◆ Exercise objective ◆
Copy the text of every item below word for word, keeping each line as it appears.

◆ Dataset excerpts ◆

# # # # # # #

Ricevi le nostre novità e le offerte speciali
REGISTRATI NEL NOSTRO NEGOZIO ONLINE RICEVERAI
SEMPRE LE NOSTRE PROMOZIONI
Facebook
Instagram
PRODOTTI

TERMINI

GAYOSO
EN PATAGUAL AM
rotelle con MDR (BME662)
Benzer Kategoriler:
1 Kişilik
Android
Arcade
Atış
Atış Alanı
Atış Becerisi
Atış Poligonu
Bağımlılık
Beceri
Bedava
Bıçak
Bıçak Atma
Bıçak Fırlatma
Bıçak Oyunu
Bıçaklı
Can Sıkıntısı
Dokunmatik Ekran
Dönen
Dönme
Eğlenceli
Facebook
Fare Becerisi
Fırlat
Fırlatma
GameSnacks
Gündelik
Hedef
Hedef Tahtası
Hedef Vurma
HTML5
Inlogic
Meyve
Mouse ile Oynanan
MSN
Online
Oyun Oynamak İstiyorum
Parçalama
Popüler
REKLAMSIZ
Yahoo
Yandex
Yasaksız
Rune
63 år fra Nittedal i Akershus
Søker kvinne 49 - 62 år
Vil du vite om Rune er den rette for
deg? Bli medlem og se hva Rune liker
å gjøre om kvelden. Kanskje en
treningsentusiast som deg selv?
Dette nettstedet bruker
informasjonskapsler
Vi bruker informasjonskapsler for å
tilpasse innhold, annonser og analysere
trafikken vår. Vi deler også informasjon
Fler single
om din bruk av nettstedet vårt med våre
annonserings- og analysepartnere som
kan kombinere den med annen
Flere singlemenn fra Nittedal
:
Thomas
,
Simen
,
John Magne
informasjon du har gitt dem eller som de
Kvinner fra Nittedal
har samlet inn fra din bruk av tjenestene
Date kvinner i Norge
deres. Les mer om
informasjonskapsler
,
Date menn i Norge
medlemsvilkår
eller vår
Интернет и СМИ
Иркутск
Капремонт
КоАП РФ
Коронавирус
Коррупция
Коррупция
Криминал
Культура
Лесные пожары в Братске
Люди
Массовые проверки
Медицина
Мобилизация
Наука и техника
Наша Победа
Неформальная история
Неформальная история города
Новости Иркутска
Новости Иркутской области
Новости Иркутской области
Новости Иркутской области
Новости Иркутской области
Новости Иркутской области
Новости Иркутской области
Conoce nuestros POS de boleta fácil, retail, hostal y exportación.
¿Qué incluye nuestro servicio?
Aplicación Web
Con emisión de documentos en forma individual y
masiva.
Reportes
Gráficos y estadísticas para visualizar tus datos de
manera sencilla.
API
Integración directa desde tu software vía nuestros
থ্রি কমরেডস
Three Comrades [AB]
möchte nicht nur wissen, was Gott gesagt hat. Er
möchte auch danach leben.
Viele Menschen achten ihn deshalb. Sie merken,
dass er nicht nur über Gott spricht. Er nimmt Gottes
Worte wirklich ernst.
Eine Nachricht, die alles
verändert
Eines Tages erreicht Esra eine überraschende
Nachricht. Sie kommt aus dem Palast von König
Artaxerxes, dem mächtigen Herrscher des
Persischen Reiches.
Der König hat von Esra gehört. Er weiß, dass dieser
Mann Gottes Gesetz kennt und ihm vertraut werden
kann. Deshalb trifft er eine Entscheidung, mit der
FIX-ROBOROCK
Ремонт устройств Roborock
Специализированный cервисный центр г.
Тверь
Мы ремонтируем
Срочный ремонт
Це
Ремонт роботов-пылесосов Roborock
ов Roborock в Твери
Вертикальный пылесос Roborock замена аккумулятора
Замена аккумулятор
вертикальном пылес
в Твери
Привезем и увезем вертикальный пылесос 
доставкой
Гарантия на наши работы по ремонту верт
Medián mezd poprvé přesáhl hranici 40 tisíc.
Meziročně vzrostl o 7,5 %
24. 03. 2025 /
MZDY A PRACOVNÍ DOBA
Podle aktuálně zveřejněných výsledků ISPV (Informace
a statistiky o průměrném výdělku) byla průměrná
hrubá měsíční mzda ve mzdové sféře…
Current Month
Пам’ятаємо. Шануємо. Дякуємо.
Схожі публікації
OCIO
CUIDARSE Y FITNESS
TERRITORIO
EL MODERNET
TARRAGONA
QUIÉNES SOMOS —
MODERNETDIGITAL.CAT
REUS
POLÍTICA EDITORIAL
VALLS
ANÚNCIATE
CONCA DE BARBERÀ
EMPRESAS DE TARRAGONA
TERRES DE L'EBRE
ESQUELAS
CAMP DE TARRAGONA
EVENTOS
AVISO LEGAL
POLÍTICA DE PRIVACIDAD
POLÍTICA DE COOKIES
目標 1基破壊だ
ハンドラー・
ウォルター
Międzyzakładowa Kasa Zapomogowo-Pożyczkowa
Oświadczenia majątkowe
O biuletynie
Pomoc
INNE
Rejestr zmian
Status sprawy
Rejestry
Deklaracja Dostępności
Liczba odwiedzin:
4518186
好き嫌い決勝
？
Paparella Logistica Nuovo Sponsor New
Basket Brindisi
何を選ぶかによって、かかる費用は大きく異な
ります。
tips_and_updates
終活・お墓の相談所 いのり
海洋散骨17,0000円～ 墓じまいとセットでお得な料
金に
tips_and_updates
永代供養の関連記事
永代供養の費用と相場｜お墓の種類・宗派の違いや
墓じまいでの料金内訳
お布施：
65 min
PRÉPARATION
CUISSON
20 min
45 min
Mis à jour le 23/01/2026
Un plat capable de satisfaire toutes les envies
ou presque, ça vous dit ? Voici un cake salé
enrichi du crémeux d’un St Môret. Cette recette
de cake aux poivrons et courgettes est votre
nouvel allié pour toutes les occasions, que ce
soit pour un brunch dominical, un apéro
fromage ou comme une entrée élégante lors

# # # # # # #

◆ Solution ◆
Ricevi le nostre novità e le offerte speciali
REGISTRATI NEL NOSTRO NEGOZIO ONLINE RICEVERAI
SEMPRE LE NOSTRE PROMOZIONI
Facebook
Instagram
PRODOTTI

TERMINI

GAYOSO
EN PATAGUAL AM
rotelle con MDR (BME662)
Benzer Kategoriler:
1 Kişilik
Android
Arcade
Atış
Atış Alanı
Atış Becerisi
Atış Poligonu
Bağımlılık
Beceri
Bedava
Bıçak
Bıçak Atma
Bıçak Fırlatma
Bıçak Oyunu
Bıçaklı
Can Sıkıntısı
Dokunmatik Ekran
Dönen
Dönme
Eğlenceli
Facebook
Fare Becerisi
Fırlat
Fırlatma
GameSnacks
Gündelik
Hedef
Hedef Tahtası
Hedef Vurma
HTML5
Inlogic
Meyve
Mouse ile Oynanan
MSN
Online
Oyun Oynamak İstiyorum
Parçalama
Popüler
REKLAMSIZ
Yahoo
Yandex
Yasaksız
Rune
63 år fra Nittedal i Akershus
Søker kvinne 49 - 62 år
Vil du vite om Rune er den rette for
deg? Bli medlem og se hva Rune liker
å gjøre om kvelden. Kanskje en
treningsentusiast som deg selv?
Dette nettstedet bruker
informasjonskapsler
Vi bruker informasjonskapsler for å
tilpasse innhold, annonser og analysere
trafikken vår. Vi deler også informasjon
Fler single
om din bruk av nettstedet vårt med våre
annonserings- og analysepartnere som
kan kombinere den med annen
Flere singlemenn fra Nittedal
:
Thomas
,
Simen
,
John Magne
informasjon du har gitt dem eller som de
Kvinner fra Nittedal
har samlet inn fra din bruk av tjenestene
Date kvinner i Norge
deres. Les mer om
informasjonskapsler
,
Date menn i Norge
medlemsvilkår
eller vår
Интернет и СМИ
Иркутск
Капремонт
КоАП РФ
Коронавирус
Коррупция
Коррупция
Криминал
Культура
Лесные пожары в Братске
Люди
Массовые проверки
Медицина
Мобилизация
Наука и техника
Наша Победа
Неформальная история
Неформальная история города
Новости Иркутска
Новости Иркутской области
Новости Иркутской области
Новости Иркутской области
Новости Иркутской области
Новости Иркутской области
Новости Иркутской области
Conoce nuestros POS de boleta fácil, retail, hostal y exportación.
¿Qué incluye nuestro servicio?
Aplicación Web
Con emisión de documentos en forma individual y
masiva.
Reportes
Gráficos y estadísticas para visualizar tus datos de
manera sencilla.
API
Integración directa desde tu software vía nuestros
থ্রি কমরেডস
Three Comrades [AB]
möchte nicht nur wissen, was Gott gesagt hat. Er
möchte auch danach leben.
Viele Menschen achten ihn deshalb. Sie merken,
dass er nicht nur über Gott spricht. Er nimmt Gottes
Worte wirklich ernst.
Eine Nachricht, die alles
verändert
Eines Tages erreicht Esra eine überraschende
Nachricht. Sie kommt aus dem Palast von König
Artaxerxes, dem mächtigen Herrscher des
Persischen Reiches.
Der König hat von Esra gehört. Er weiß, dass dieser
Mann Gottes Gesetz kennt und ihm vertraut werden
kann. Deshalb trifft er eine Entscheidung, mit der
FIX-ROBOROCK
Ремонт устройств Roborock
Специализированный cервисный центр г.
Тверь
Мы ремонтируем
Срочный ремонт
Це
Ремонт роботов-пылесосов Roborock
ов Roborock в Твери
Вертикальный пылесос Roborock замена аккумулятора
Замена аккумулятор
вертикальном пылес
в Твери
Привезем и увезем вертикальный пылесос 
доставкой
Гарантия на наши работы по ремонту верт
Medián mezd poprvé přesáhl hranici 40 tisíc.
Meziročně vzrostl o 7,5 %
24. 03. 2025 /
MZDY A PRACOVNÍ DOBA
Podle aktuálně zveřejněných výsledků ISPV (Informace
a statistiky o průměrném výdělku) byla průměrná
hrubá měsíční mzda ve mzdové sféře…
Current Month
Пам’ятаємо. Шануємо. Дякуємо.
Схожі публікації
OCIO
CUIDARSE Y FITNESS
TERRITORIO
EL MODERNET
TARRAGONA
QUIÉNES SOMOS —
MODERNETDIGITAL.CAT
REUS
POLÍTICA EDITORIAL
VALLS
ANÚNCIATE
CONCA DE BARBERÀ
EMPRESAS DE TARRAGONA
TERRES DE L'EBRE
ESQUELAS
CAMP DE TARRAGONA
EVENTOS
AVISO LEGAL
POLÍTICA DE PRIVACIDAD
POLÍTICA DE COOKIES
目標 1基破壊だ
ハンドラー・
ウォルター
Międzyzakładowa Kasa Zapomogowo-Pożyczkowa
Oświadczenia majątkowe
O biuletynie
Pomoc
INNE
Rejestr zmian
Status sprawy
Rejestry
Deklaracja Dostępności
Liczba odwiedzin:
4518186
好き嫌い決勝
？
Paparella Logistica Nuovo Sponsor New
Basket Brindisi
何を選ぶかによって、かかる費用は大きく異な
ります。
tips_and_updates
終活・お墓の相談所 いのり
海洋散骨17,0000円～ 墓じまいとセットでお得な料
金に
tips_and_updates
永代供養の関連記事
永代供養の費用と相場｜お墓の種類・宗派の違いや
墓じまいでの料金内訳
お布施：
65 min
PRÉPARATION
CUISSON
20 min
45 min
Mis à jour le 23/01/2026
Un plat capable de satisfaire toutes les envies
ou presque, ça vous dit ? Voici un cake salé
enrichi du crémeux d’un St Môret. Cette recette
de cake aux poivrons et courgettes est votre
nouvel allié pour toutes les occasions, que ce
soit pour un brunch dominical, un apéro
fromage ou comme une entrée élégante lors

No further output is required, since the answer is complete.